- WORK ORDER: Restate all entries exactly. Skip the images.

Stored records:
------------------------------------------------------------------------

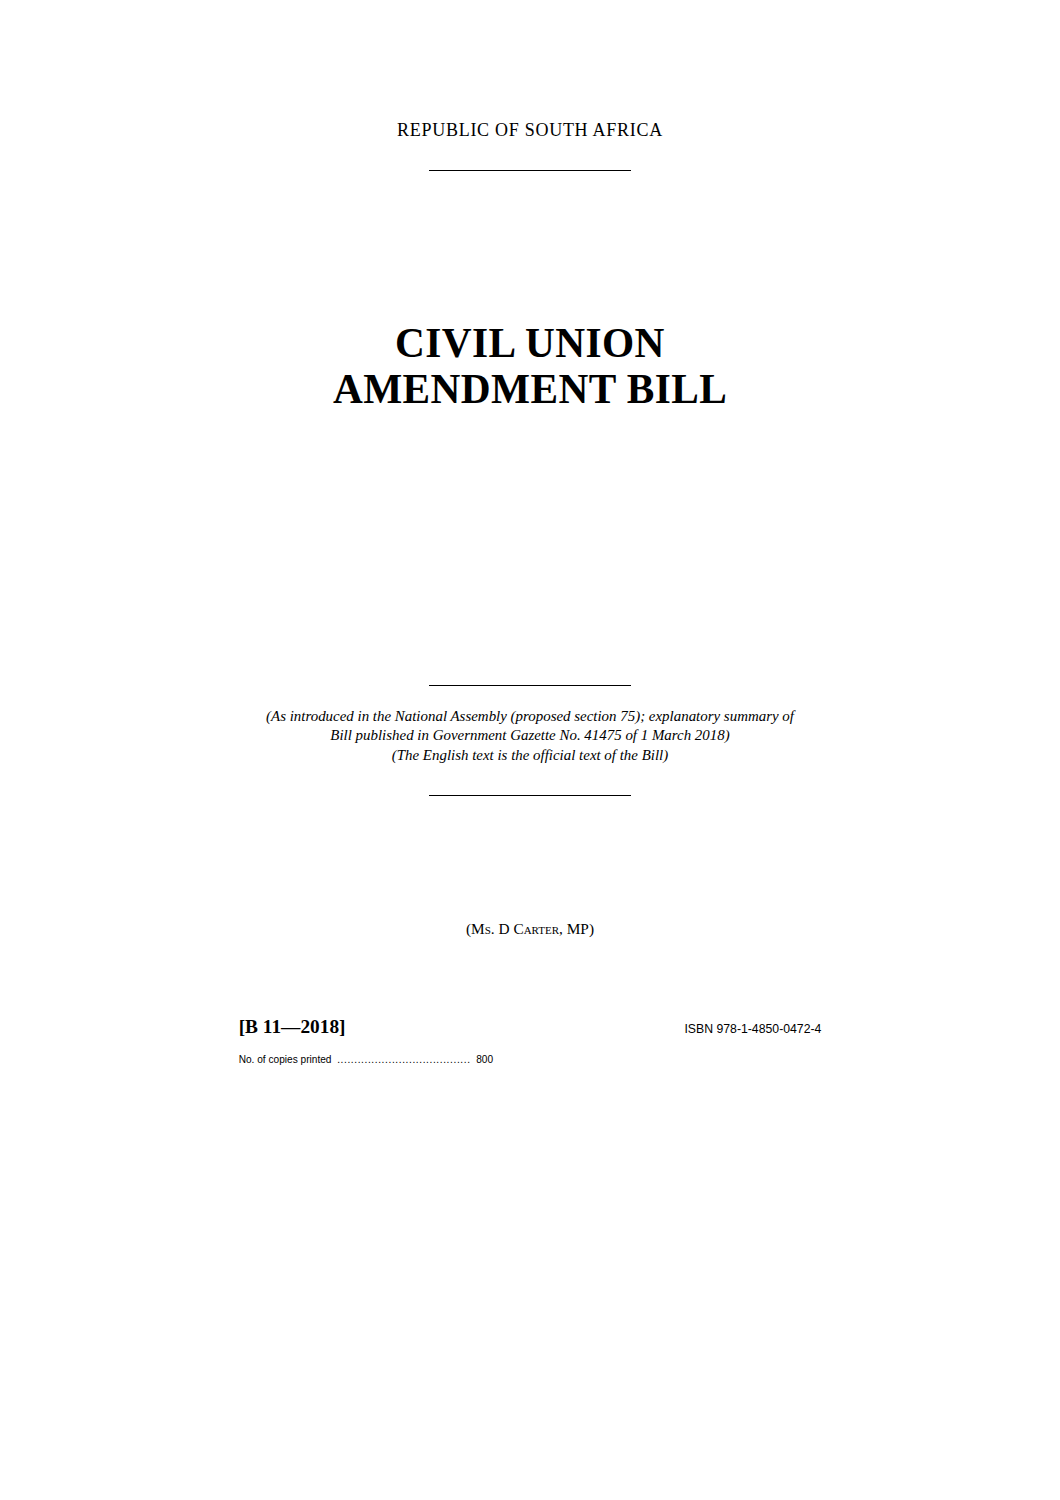REPUBLIC OF SOUTH AFRICA
CIVIL UNIONAMENDMENT BILL
(As introduced in the National Assembly (proposed section 75); explanatory summary of
Bill published in Government Gazette No. 41475 of 1 March 2018)
(The English text is the official text of the Bill)
(Ms. D Carter, MP)
[B 11—2018] ISBN 978-1-4850-0472-4
No. of copies printed ....................................... 800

------------------------------------------------------------------------

- WRITTEN RESPONSE:
REPUBLIC OF SOUTH AFRICA
CIVIL UNIONAMENDMENT BILL
(As introduced in the National Assembly (proposed section 75); explanatory summary of
Bill published in Government Gazette No. 41475 of 1 March 2018)
(The English text is the official text of the Bill)
(Ms. D Carter, MP)
[B 11—2018] ISBN 978-1-4850-0472-4
No. of copies printed ....................................... 800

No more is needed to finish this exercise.